_ACTIVITY:_
Copy out lines with the word "linejoin" from the material that follows.

*** RECORD EXTRACTS Section Begins ***

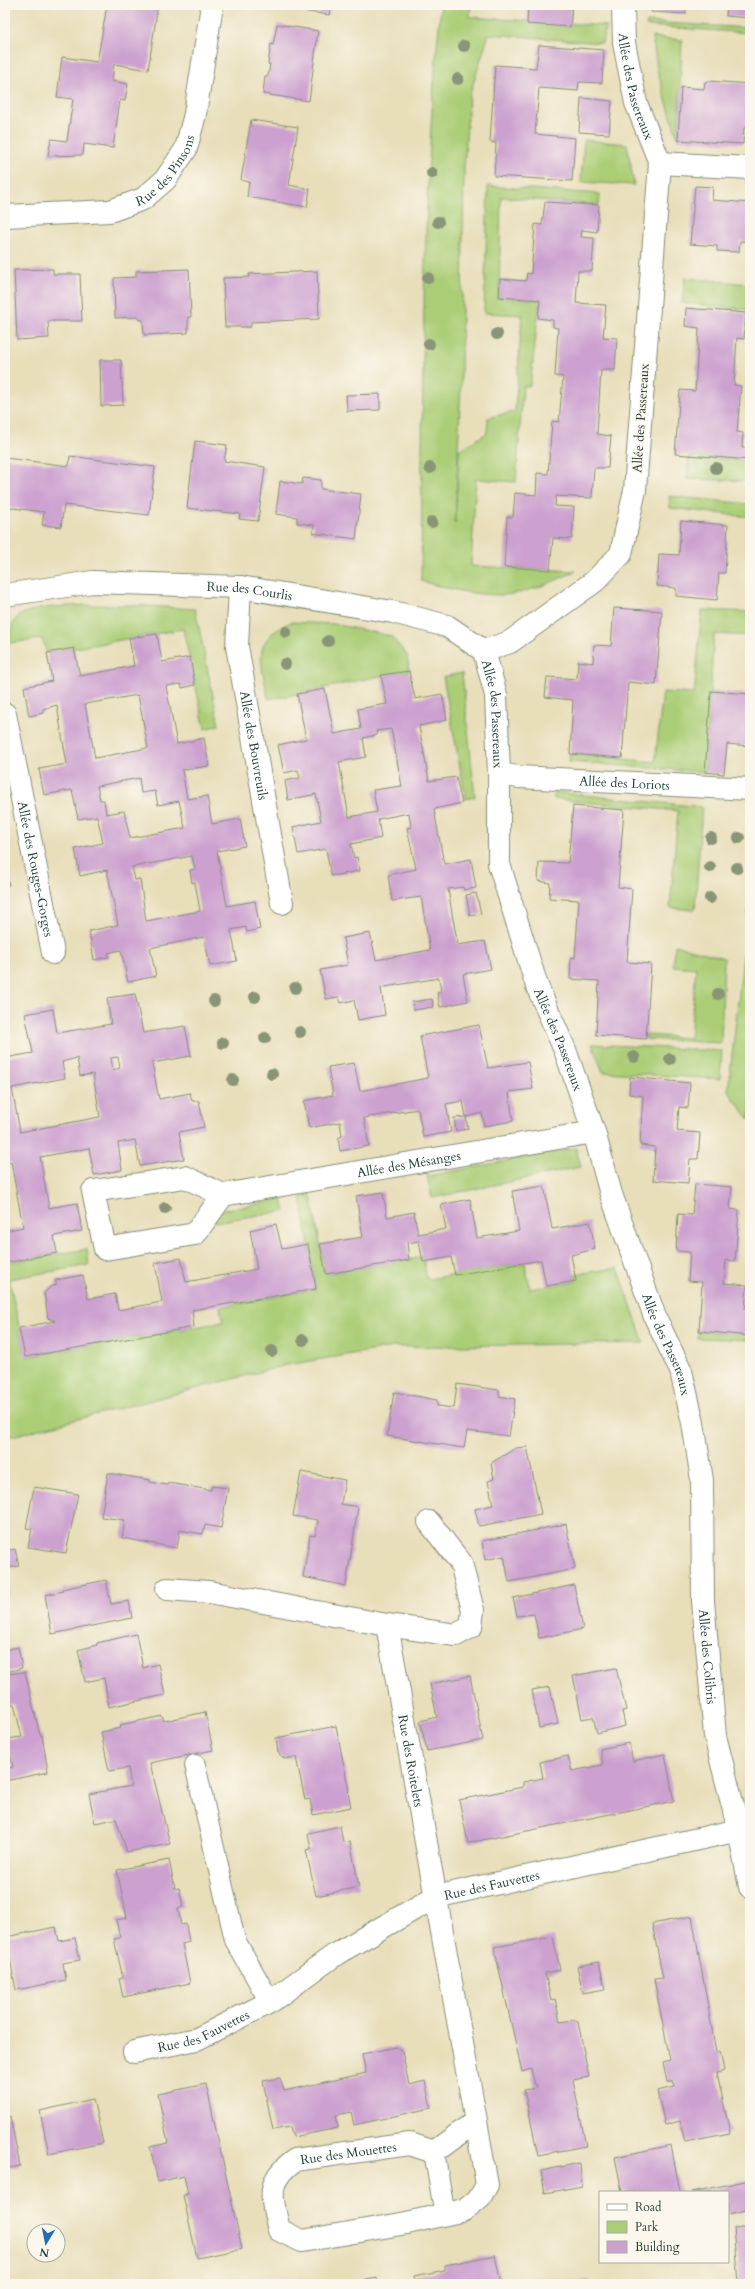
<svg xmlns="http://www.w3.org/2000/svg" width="755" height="2289" viewBox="0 0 755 2289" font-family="Cardo,serif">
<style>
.green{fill:#abcd76;stroke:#658555}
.building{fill:#cca1d0;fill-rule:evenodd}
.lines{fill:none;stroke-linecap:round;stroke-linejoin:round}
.service-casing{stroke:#848e77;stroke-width:22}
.minor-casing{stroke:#848e77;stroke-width:24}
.service{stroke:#fff;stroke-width:20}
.minor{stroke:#fff;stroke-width:22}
.tree{fill:#899577}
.labels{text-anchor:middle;stroke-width:3.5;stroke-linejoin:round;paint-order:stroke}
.street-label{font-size:13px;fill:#1f3d34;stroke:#fbf7ec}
</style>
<rect width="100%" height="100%" fill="#fbf7ec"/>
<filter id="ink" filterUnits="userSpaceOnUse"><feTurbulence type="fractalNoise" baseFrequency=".025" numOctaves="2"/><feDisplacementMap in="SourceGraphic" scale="8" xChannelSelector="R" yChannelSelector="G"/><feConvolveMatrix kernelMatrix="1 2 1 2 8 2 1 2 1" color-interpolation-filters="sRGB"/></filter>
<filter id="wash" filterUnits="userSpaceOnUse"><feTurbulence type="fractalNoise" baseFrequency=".012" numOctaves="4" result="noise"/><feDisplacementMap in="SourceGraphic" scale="16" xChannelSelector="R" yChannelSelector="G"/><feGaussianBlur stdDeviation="0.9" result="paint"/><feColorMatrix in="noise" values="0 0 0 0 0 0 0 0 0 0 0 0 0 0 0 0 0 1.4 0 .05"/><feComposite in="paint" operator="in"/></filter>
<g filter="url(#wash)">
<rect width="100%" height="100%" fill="#e8deba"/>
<!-- green -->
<path class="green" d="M441,5H471L470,17L607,26L602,43L489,34L469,97L464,169L461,381L455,524L459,450L487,433L488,418L515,411L522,315L484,313L488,186L600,194L599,205L501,197L499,297L540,300L530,386H523L516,482L476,479L471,566L576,571C555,581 527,594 503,595C475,595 447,589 421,581C423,389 421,196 441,5Z
M647,22L750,28V33L646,26Z
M652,37L682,40L678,140L658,73Z
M584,140L627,144L634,185L581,182Z
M685,278L750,284V310L682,303Z
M689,456L750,461V481L687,479Z
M669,496L750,504V517L670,508Z
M131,605L195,609L219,725L205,729L183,629L47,653L42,639L10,643C10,634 10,624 18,617C35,602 106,606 131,605Z
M702,610L750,612V636L714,634L705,772L569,762L570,754L655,762L663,692L694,694Z
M291,622L334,624L391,636L407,655L409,671C362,678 315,692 268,699C262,661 249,641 291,622Z
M462,673L475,797L466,799L443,677Z
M554,792L702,807L695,910L670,908L678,811L554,799Z
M750,840V1004L747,1027H750V1120L728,1091L748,913Z
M675,945L724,958L721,1043L646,1039V1035L690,1038L696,968L673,966Z
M592,1044L722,1051L720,1079L603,1072Z
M576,1148L581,1167L432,1198L427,1176Z
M311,1196L326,1274L423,1257L427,1279L525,1263L530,1289L576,1281L575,1274L618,1268L644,1343L394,1347L287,1365L5,1438V1263L87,1249L89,1265L9,1279L26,1357L223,1322L220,1307L316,1289L301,1197Z
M282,1199L285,1211L215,1222L214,1212Z
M699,1331L750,1334V1340L697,1338Z"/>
<g id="blocks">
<!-- building -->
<path class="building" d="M107,5H158L148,70L114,64L112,81L128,84L125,101L120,100L113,148L84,144L83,155L48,156L51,139L67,141L73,99L57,97L62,57L97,62Z
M283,5H331L329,15L283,8Z
M528,5H572L570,27L527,24Z
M652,5H686V14L651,12Z
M727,5H750V18L726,16Z
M277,24L318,31L309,101L263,94L265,76H268L270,64H268L271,44L273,45Z
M539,45L604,50L602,83L579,82L578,91L539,88L535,134L575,138L572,181L494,176L496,143L490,142L495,65L536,68Z
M709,81L750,84V129L744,128L743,144L678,140L681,87L704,89L705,82Z
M581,98L612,101L609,134L579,132Z
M251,120L298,127L289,185L310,189L307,207L247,197L249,182L241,180Z
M695,186L713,187L712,200L750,203V242L740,241L739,252L717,251V246L690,244Z
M545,202L599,205L597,232L582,230L581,237L594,238L593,254L592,271H578L576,303L606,305L603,337L617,338L615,370H601L597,434L611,436L608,468H594L592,498L556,496L555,506L574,507L572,539L553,538L550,570L504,567L507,517H513L515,493L536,495L537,473L548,474L552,421L559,422L563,377L555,376L558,328L553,327V320L538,318L540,300L499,297L500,279L526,281L527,273L531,274L535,224L542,225Z
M53,269V274H80L82,321H48L49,338L17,340L14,270Z
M189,269L191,317H188V333L144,335L143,320L138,319V317L115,318L114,278L136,277V271Z
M317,271L319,319L251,322V327H225L223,278L249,277V274Z
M686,308L746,313L744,339L737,338L734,385L741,386L737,432L743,433L742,448H750V460L675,454L680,390L695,391L697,359L699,328L685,326Z
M100,360H121L123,405L101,406Z
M380,394V410L347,411L346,395Z
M195,441L227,445L224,461L265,467L258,521L239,519L240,514L187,508Z
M70,456L155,467L149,515L64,505L61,527L42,525L44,512L5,507V458L69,466Z
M303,478L321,480V489L361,494L356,539L313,533L314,525L297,523V517L276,514L280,481L302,484Z
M681,521L728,525L725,573H719L717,600L676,596V588L657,586L659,554L679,555Z
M614,608L662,611L656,685L628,682L622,758L570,754L573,700L545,697L547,677L577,679L578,661L593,663L594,645L611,646Z
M157,634L162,662L190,657L195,685L182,688L181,684L166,686L177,744L204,738L209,766L182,770L187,799L207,796L212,824L240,819L245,846L217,851L227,906L255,901L260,929L247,932L246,927L231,930L237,961L210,966L204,937L150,948L156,976L128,982L121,950L108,953L109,957L94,960L89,931L118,925L107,870L80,876L75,849L103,843L97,816L78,819L72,790L44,795L39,769L67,764L62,736L57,705L43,709V713L29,716L24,687L52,681L47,653L74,648L80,676L134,666L129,638ZM138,695L148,748L95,758L85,704ZM139,778L141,793L155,791L158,805L179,801L185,828L130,838L124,811L106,814L104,800H100L97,786ZM192,856L195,869L190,870L192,883L195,882L200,911L146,921L140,879L135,880L132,867Z
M409,671L415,699L442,694L447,720L419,726L429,781L456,777L462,803L434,809L444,864L471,859L476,888L464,890L463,887L448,889L453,919L458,945L485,941L491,969L463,974L468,1001L440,1007L437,993L441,992L439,978L385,987L381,988L385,1015L358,1020L354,1000L341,1003L339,997L326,999L320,970L348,965L343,938L370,933L376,960L430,950L421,897L392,901L388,875L416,869L407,828L411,827L409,813L378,819L381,838L351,844L354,858L357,857L360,871L331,876L326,849L298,854L293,827L321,821L316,794L288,800L285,781L300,778L298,770L284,773L278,745L306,739L297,694L325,689L334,734L361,729L358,709L387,704L381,675ZM391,729L402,786L373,790L377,812L349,817L339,762L366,757L363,738L377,735L376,731Z
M711,691L750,694V746L727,744L724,774L705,772Z
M573,806L624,810L618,887L632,889L627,962L651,964L646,1039L596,1035L599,981L570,979L571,957L575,958L579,900L549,898L550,883L538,881L539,862L568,863Z
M5,866L9,885L5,886Z
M476,893L481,914L470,916L466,895Z
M135,994L143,1033L185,1026L191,1056L152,1063L159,1099L190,1093L192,1101H199L204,1127L179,1132L184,1159L140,1166L135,1140L118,1143L122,1170L94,1175L89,1148L40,1157L49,1208L77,1203L82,1231L54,1236L57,1253L5,1263V1231L23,1227L11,1162L5,1163V1058L33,1053L25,1014L53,1009L57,1033L111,1024L107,998ZM118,1057L120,1068L113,1070L111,1058ZM77,1058L80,1076L93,1074L100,1117L20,1132L12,1088L65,1078L62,1062Z
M432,999L433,1007L414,1010L412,1002Z
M479,1025L488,1068L528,1062L533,1089L509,1092L513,1121L484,1126L482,1113L466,1117L463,1101L446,1104L451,1132L423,1137L418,1109L393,1113L364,1118L369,1146L340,1151L338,1138L342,1136L340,1122L309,1128L304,1101L333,1095L328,1067L354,1063L360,1091L428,1078L420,1036Z
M630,1077L690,1083L688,1108L679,1107L677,1131L700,1133L698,1159H690L688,1183L653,1180L655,1147L640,1145L643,1096L629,1094Z
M466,1117L468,1129L456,1131L454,1118Z
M695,1184L732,1187L730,1209L739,1210L737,1237L735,1261L726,1260L724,1283L747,1285L745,1309L750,1310V1336L699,1331L702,1282L688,1281L690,1252L676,1251L678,1214L692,1215Z
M544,1186L552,1229L590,1222L595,1249L571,1255L576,1281L546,1286L541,1260L455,1275L451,1257L423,1262L419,1241L407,1243L409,1260L326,1274L320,1244L363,1237L356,1196L383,1192L387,1217L414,1212L418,1234L446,1229L441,1205L470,1199L477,1238L519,1231L512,1191Z
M276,1224L282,1249L308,1244L316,1289L192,1310L194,1327L25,1357L19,1328L55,1321L48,1318L44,1293L50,1287L56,1285V1280L83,1275L88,1299L115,1294L118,1310L162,1302L155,1263L181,1258L186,1282L257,1269L250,1230Z
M457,1384L499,1390V1396L515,1399L509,1436L467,1431L464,1448L387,1436L394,1392L437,1400V1406L454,1408Z
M527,1447L541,1514L479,1526L475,1509L493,1505L488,1481L494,1479L491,1463L516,1448Z
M301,1472L345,1480L341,1504L358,1507L346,1586L303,1577L310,1535L315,1536L318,1520L293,1516Z
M108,1473L150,1480V1482L167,1485L168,1483L211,1490L212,1486L228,1488L221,1528L205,1525L203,1534L180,1530L177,1548L122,1538L125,1520L101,1517Z
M34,1487L78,1494L66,1553L28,1547L32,1529L26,1528Z
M566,1524L575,1569L509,1582L504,1556L485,1560L482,1541Z
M15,1549L19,1566L8,1568L5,1551Z
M5,1580H6L9,1596H5Z
M106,1580L111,1604L129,1601L132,1618L52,1634L45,1595L63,1591L62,1589Z
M574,1585L583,1629L539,1638L534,1614L517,1616L513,1598Z
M136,1634L143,1668L158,1664L165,1695L109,1707L104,1678L85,1682L78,1650L97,1645V1643Z
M18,1647L22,1668L7,1672L5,1650Z
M616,1668L626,1710L622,1711L625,1726L597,1733L593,1717L582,1719L573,1676Z
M25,1672L40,1735H42L48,1772L5,1781V1769L13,1767L6,1739L22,1737L14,1704L5,1705V1678H8L7,1674Z
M470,1676L483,1740L427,1751L420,1721L437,1717L430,1684Z
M550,1687L558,1724L539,1728L532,1690Z
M205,1712L213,1750L150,1763L170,1844L127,1852L116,1819L95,1823L89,1794L131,1786L128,1768L109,1771L101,1732L121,1728L120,1725L162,1716L164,1721Z
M336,1726L349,1791L348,1792L351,1807L313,1815L310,1799L305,1800L296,1757L285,1759L278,1753L276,1738Z
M629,1743L633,1761L665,1754L674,1801L468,1843L459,1800L523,1787V1782L543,1778L540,1762L568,1756L572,1771L603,1765L600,1749Z
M340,1826L343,1842L350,1841L359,1887L316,1896L306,1850L311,1849L308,1833Z
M169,1860L175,1889L179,1888L183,1907L178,1908L181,1925L186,1924L189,1942L182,1944L190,1983L123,1997L119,1979L123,1978L114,1939L120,1938L116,1920L127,1918L117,1870Z
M692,1916L716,2052L720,2051L724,2071L717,2073L730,2133L685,2142L680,2121L665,2125L657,2091L675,2087L673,2082H667L663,2062L670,2060L654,1979L663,1978L652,1924Z
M56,1927L59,1941L75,1938L80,1960L63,1963L66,1980L16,1990L6,1937Z
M553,1937L560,1970L545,1973L551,2000L555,1999L560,2022L573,2020L578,2022L589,2077L573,2080L586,2146L538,2155L524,2090L536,2088L531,2069L522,2072L494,1947Z
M599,1962L605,1989L583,1993L577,1966Z
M396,2047L402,2051L409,2085L425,2081L431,2108L354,2125L351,2112L336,2115L338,2128L293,2137L290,2127L273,2130L263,2081L280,2078L284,2091L366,2073L362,2054Z
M206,2084L242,2249L197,2258L183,2195L188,2194L184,2176L158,2182L150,2147L168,2143L158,2094Z
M93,2099L103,2143L49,2154L40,2111Z
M10,2116L20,2166L5,2169V2117Z
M671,2145L680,2192H622L615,2157Z
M580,2163L582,2186L545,2193L541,2171Z
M750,2180V2209L728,2214V2192H692Z
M750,2226V2284H739L734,2228Z
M495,2255L501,2284H416L414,2276L445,2270V2265Z
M377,2278L378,2284H351V2283Z
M590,2279L591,2284H569V2283Z"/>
</g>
</g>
<g filter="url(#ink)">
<use href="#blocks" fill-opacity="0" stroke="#848e77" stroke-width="1"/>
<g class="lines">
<defs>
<path id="service" d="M195,1765L235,1940L270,2002
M434,2152L445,2215"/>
<g id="minor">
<path id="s1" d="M623,5L624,43L636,103L660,163L635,490L621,554L595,581L510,642L484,651L496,695L499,774V864L537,986L565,1050L594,1132L611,1194L655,1317L681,1371L693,1423L702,1480L703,1601L715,1736L739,1830L750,1887"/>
<path d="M660,163L750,168"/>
<path id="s2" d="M5,216L110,211L143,199L165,180L186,149L195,114L212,5"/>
<path id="s3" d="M240,587L237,646L282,903"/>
<path id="s4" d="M5,595L93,582L240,587L393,612L447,626L484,651"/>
<path id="s5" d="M5,714L53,953"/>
<path id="s6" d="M499,774L519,777L750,789"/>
<path id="s7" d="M223,1195L195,1234L105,1249L93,1191L185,1177L223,1195L594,1132"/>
<path id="s8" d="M167,1589L209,1592L387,1625L476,2121L487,2185L480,2197L464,2210L407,2223L302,2241L279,2230C272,2199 264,2181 295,2160L410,2144L434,2152L476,2121"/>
<path d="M387,1625L456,1635L471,1627L473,1610L461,1563L429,1522"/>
<path id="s9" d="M134,2052L197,2039L270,2002L336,1954L435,1897L739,1830"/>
</g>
</defs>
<!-- service casing -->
<use href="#service" class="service-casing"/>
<!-- minor casing -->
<use href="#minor" class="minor-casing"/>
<!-- service -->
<use href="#service" class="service"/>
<!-- minor -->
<use href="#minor" class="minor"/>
</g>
<!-- trees -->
<g class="tree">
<circle cx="464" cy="46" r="6"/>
<circle cx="458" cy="79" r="6"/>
<circle cx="432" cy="173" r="6"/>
<circle cx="438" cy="222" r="6"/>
<circle cx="428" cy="278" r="6"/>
<circle cx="497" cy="334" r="6"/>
<circle cx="429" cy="344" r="6"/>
<circle cx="430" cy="468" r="6"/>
<circle cx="716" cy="468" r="6"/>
<circle cx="432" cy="522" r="6"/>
<circle cx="286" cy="632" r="6"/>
<circle cx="328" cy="641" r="6"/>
<circle cx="285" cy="664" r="6"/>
<circle cx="711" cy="838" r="6"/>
<circle cx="739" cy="838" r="6"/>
<circle cx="710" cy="867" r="6"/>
<circle cx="737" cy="868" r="6"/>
<circle cx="710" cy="898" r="6"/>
<circle cx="295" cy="988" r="6"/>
<circle cx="718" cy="994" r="6"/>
<circle cx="255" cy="997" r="6"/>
<circle cx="214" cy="1001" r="6"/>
<circle cx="300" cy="1032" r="6"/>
<circle cx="265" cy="1038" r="6"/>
<circle cx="223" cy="1043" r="6"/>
<circle cx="634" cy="1057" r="6"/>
<circle cx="670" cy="1059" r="6"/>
<circle cx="272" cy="1074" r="6"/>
<circle cx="233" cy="1080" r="6"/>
<circle cx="165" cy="1208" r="6"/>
<circle cx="303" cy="1340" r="6"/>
<circle cx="272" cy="1351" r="6"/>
</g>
</g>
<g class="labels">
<!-- street labels -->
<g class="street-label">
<text dy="5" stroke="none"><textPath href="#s1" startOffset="83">Allée des Passereaux</textPath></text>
<text dy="5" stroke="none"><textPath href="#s2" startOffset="177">Rue des Pinsons</textPath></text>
<text transform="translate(640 418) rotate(-86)" y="5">Allée des Passereaux</text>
<text dy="5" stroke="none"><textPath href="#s4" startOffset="246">Rue des Courlis</textPath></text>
<text dy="5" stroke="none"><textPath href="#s1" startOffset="791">Allée des Passereaux</textPath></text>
<text dy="5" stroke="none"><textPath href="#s3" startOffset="160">Allée des Bouvreuils</textPath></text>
<text dy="5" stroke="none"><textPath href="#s6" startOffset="126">Allée des Loriots</textPath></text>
<text dy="5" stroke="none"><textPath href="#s5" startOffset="158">Allée des Rouges-Gorges</textPath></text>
<text dy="5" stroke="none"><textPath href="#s1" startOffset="1127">Allée des Passereaux</textPath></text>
<text dy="5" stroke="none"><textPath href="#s7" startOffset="522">Allée des Mésanges</textPath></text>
<text dy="5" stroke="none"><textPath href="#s1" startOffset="1451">Allée des Passereaux</textPath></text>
<text dy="5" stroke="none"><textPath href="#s1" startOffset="1769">Allée des Colibris</textPath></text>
<text dy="5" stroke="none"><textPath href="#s8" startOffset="361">Rue des Roitelets</textPath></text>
<text dy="5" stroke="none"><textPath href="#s9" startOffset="400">Rue des Fauvettes</textPath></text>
<text dy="5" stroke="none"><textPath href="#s9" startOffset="73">Rue des Fauvettes</textPath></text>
<text dy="5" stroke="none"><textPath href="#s8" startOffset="1150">Rue des Mouettes</textPath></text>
</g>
</g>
<!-- margin -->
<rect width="755" height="2289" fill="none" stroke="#fbf7ec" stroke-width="20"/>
<!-- legend -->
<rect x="599" y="2191" width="130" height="72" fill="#fbf7ec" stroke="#a3ada2"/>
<rect x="607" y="2204" width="20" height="6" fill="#ffffff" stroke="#a3ada2"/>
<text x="635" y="2211" font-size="12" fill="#1f3d34">Road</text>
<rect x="607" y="2221" width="20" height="12" fill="#abcd76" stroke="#a3ada2"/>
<text x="635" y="2231" font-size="12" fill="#1f3d34">Park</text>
<rect x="607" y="2241" width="20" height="12" fill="#cca1d0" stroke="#a3ada2"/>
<text x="635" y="2251" font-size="12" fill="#1f3d34">Building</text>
<!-- north arrow -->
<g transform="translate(46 2243) rotate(190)"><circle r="19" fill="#fbf7ec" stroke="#a3ada2"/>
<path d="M0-3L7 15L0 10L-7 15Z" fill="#1f6fb2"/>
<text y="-6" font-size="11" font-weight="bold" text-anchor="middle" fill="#1f3d34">N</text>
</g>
</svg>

*** RECORD EXTRACTS Section Ends ***

_RESPONSE TO THIS EXERCISE:_
.lines{fill:none;stroke-linecap:round;stroke-linejoin:round}
.labels{text-anchor:middle;stroke-width:3.5;stroke-linejoin:round;paint-order:stroke}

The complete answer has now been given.